Doing business with China can be difficult, but it also throws up unexpected opportunities.

Britain's best-known manufacturer of earth-movers, JCB, recently sold 12 machines to China's national railway. The Chinese railway wanted them for building houses - in Botswana.

Another British firm is now poised for a marketing challenge. Lyons Tetley expects to be selling its (round) tea-bags to the discriminating tea-drinkers of the Middle Kingdom.

This is not the usual image of British business in China, as the UK has an annual trade deficit with China of £800m. Both the Sino- British row over Hong Kong and the lack of foresight of British business have been blamed. So the visit of Michael Heseltine, President of the Board of Trade, and more than 140 British businessmen on the largest British trade mission to any country is seen as highly significant.

As the first Cabinet-level visit since July 1993, Mr Heseltine's arrival at the weekend suggests relations are thawing. Last autumn, Peking could not agree on a date for a visit by the Trade Minister Richard Needham. Today, Mr Heseltine is to meet Li Peng, China's Prime Minister. Whether this can help to resolve differences over Hong Kong is a moot point. People in the colony are concerned that China's most senior official for Hong Kong affairs, Lu Ping, refuses to meet the Governor, Chris Patten, or the Chief Secretary, Anson Chan. A stand-off continues over arrangements for the colony's Court of Final Appeal, and over preparations for the hand-over of sovereignty in 1997. Mr Heseltine has said he "might" raise Hong Kong in official meetings this week.

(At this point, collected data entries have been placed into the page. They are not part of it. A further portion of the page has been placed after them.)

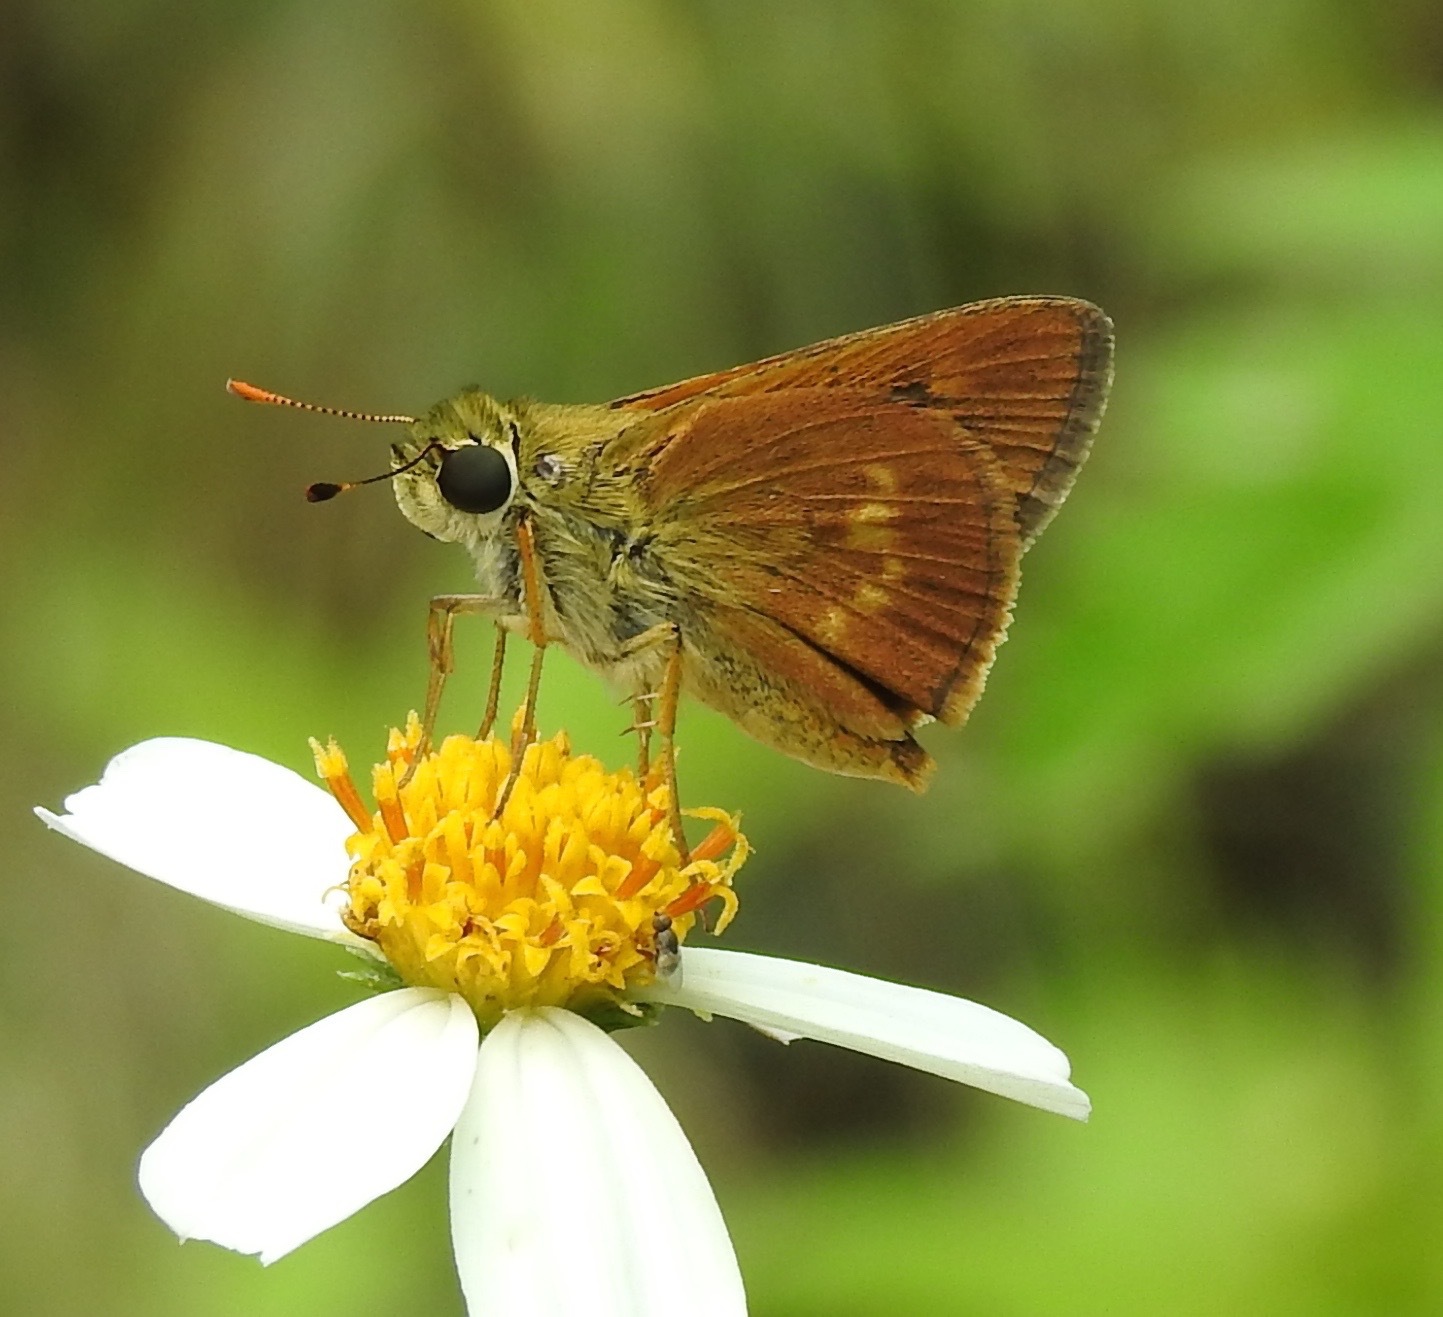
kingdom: Animalia
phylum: Arthropoda
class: Insecta
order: Lepidoptera
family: Hesperiidae
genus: Polites
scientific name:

There is more reason to be hopeful about British exports than settling disputes over Hong Kong. It is difficult to establish how well British companies are doing in China. British trade statistics show the UK lagging behind European competitors, such as Germany, France and Italy, when it comes to exports to China. But Chinese figures, which are not trustworthy, show Britain is more active than other EU countries in making direct investment in China. British officials cannot explain these divergent trends.

The poor state of Sino-British relations since 1992 may have contributed to a failure to win big infrastructure contracts. But firms chasing smaller orders do not have that excuse.

One mainland Chinese employee of an English manufacturing company on the trade mission said: "British companies came here a little bit late compared with the Japanese and Americans."

Many companies represented on Mr Heseltine's trade mission admit they have been slow off the mark. But they say they woke up to China's potential about two years ago.

JCB had been selling one or two vehicles a year to China for a long time. "We decided a couple of years ago that we needed to be much more active in China," said Mike Chapman, its Far East director. JCB hired a mainland representative last October. It predicts sales of vehicles to China and Hong Kong will more than triple this year.

Bridon of Doncaster had been supplying steel cables to Chinese mines for a decade before deciding, two years ago, to give serious attention to China.

"We obviously missed a couple of opportunities. But since we decided to do something about the Chinese market we have been running fast to catch up," said George Armitage, the director for Asia-Pacific. Bridon subsequently won a $5m (£ 3.1m) contract to supply the wire for the main suspension cable across the Yangtze at the site of the Three Gorges dam.

Similar stories are told by other companies, including Thorn Lighting, which recently lit the new Xidan shopping centre in Peking and Zhuhai's airport. Satchwell Control Systems of Slough opened an office in Peking six months ago, and immediately took orders for environmental control systems. In three years', said its managing director, Angus Cairns, China will provide "a serious chunk of business for us".

British exports may be on the rise, but no one disputes that China is a difficult market for foreign businessmen, and not only because of bureaucracy. Goh Chok Tong, Prime Minister of Singapore, the fifth largest investor in China, warned: "The rule of law is not consistently applied ... Businessmen complain about the lack of transparency in the way rules are made and applied ... When things go wrong, recourse to the legal system is limited."